### PASSAGE PROVIDED ###
If you require a unique sequence number for each row, I have a slightly different approach, where a static column is added and is used to compute the row number using that column.
val srcData = spark.read.option("header","true").csv("/FileStore/sample.csv")
srcData.show(5)
+--------+--------------------+
| Job| Name|
+--------+--------------------+
|Morpheus| HR Specialist|
| Kayla| Lawyer|
| Trisha| Bus Driver|
| Robert|Elementary School...|
| Ober| Judge|
+--------+--------------------+
val srcDataModf = srcData.withColumn("sl_no",lit("1"))
val windowSpecRowNum = Window.partitionBy("sl_no").orderBy("sl_no")
srcDataModf.withColumn("row_num",row_number.over(windowSpecRowNum)).drop("sl_no").select("row_num","Name","Job")show(5)
+-------+--------------------+--------+
|row_num| Name| Job|
+-------+--------------------+--------+
| 1| HR Specialist|Morpheus|
| 2| Lawyer| Kayla|
| 3| Bus Driver| Trisha|
| 4|Elementary School...| Robert|
| 5| Judge| Ober|
+-------+--------------------+--------+
For SparkR:
(Assuming sdf is some sort of spark data frame)
sdf<- withColumn(sdf, "row_id", SparkR:::monotonically_increasing_id())
###
§ **WHAT TO PRODUCE**
List every column name passed to withColumn in the post on adding row numbers in Spark. You won't need the lines that come after this post.
### RECORDED INFORMATION ###
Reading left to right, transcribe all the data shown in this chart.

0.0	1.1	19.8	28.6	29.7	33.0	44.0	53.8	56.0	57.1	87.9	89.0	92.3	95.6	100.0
###
§ **EXERCISE SOLUTION**
sl_no, row_num, row_id